Poetry
The Griffin
For George Herbert, the rational and the emotional
were not separate spheres. Thinking meant feeling;
a sermon on the complexities of predestination
was as exciting as a country girl sitting in the front pew.
I learned this lesson best years ago
from a tutor in England who met with me each Tuesday.
Her last name was Griffin, which was, I thought,
the most interesting thing about her.I'd imagine her
with a beak and talons, lion's claws and tail,
screeching through the streets of Oxford
in her search for a good kidney pie.
But our meetings were dismal for both of us:
I thought rhymed poetry was a yawn
and she kept squinting toward the tiny desk clock
for the minute she could be alone again. One afternoon,
after several like this, she must have decided
that reading aloud could help. She cleared her throat,
adjusted her giant glasses, opened to ."The Collar,"

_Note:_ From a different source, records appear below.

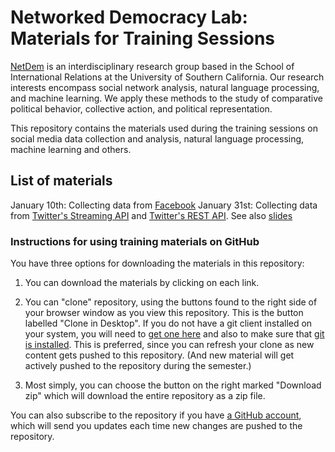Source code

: 
# Networked Democracy Lab: Materials for Training Sessions

[NetDem](http://dornsife.usc.edu/labs/netdem) is an interdisciplinary research group based in the School of International Relations at the University of Southern California. Our research interests encompass social network analysis, natural language processing, and machine learning. We apply these methods to the study of comparative political behavior, collective action, and political representation.

This repository contains the materials used during the training sessions on social media data collection and analysis, natural language processing, machine learning and others.

## List of materials

January 10th: Collecting data from [Facebook](01-facebook-data-collection.Rmd)
January 31st: Collecting data from [Twitter's Streaming API](02-twitter-streaming-data-collection.Rmd) and [Twitter's REST API](02-twitter-REST-data-collection.Rmd). See also [slides](05-twitter-data-slides.pdf)

### Instructions for using training materials on GitHub ###

You have three options for downloading the materials in this repository:  

1.  You can download the materials by clicking on each link.  

2.  You can "clone" repository, using the buttons found to the right side of your browser window as you view this repository.  This is the button labelled "Clone in Desktop".  If you do not have a git client installed on your system, you will need to [get one here](https://git-scm.com/download/gui) and also to make sure that [git is installed](https://git-scm.com/downloads).  This is preferred, since you can refresh your clone as new content gets pushed to this repository.  (And new material will get actively pushed to the repository during the semester.)

3.  Most simply, you can choose the button on the right marked "Download zip" which will download the entire repository as a zip file.

You can also subscribe to the repository if you have [a GitHub account](https://github.com), which will send you updates each time new changes are pushed to the repository.

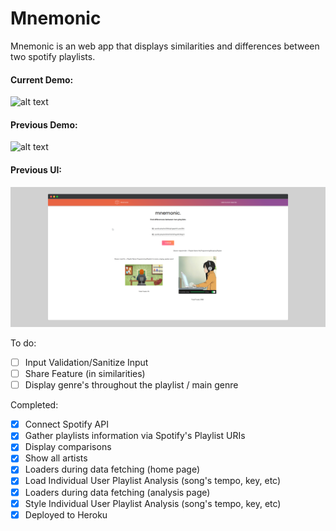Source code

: # Mnemonic

Mnemonic is an web app that displays similarities and differences between two spotify playlists.

#### Current Demo:
![alt text](https://github.com/jason-li-z/mnemonic/blob/master/logo/basic_demo3.gif)

#### Previous Demo:
![alt text](https://github.com/jason-li-z/mnemonic/blob/master/logo/basic_demo2.gif)


#### Previous UI: 
![alt text](https://github.com/jason-li-z/mnemonic/blob/master/logo/mockup.png)


To do:
- [ ] Input Validation/Sanitize Input
- [ ] Share Feature (in similarities)
- [ ] Display genre's throughout the playlist / main genre

Completed:
- [x] Connect Spotify API
- [x] Gather playlists information via Spotify's Playlist URIs
- [x] Display comparisons
- [x] Show all artists
- [x] Loaders during data fetching (home page)
- [x] Load Individual User Playlist Analysis (song's tempo, key, etc)
- [x] Loaders during data fetching (analysis page)
- [x] Style Individual User Playlist Analysis (song's tempo, key, etc)
- [x] Deployed to Heroku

and read. With her Cornish lilt, she lingered
over Shall I ever sigh and pine? as if it were
her own question, and by the time she got to
Is the year only lost to me? she seemed to have forgotten
Herbert, and me, altogether. I saw a struggle in her,
heard a tightening in her throat, then a gasp
after she uttered the final words, and then
she nearly left the prison of her body, her tears
revealing that she really was part lion, part eagle.
Years later, a friend would tell me that writing a poem
about reading is a fool's errand, worse than taking
a snapshot of a photograph, but how often
have I read Herbert's poem in the years since,
only to hear the unexplained weeping, and the choler
that bound the griffin, even as she flexed her wings.
(from The Lessons [Eugene, OR: Silverfish Review Press, 2011]).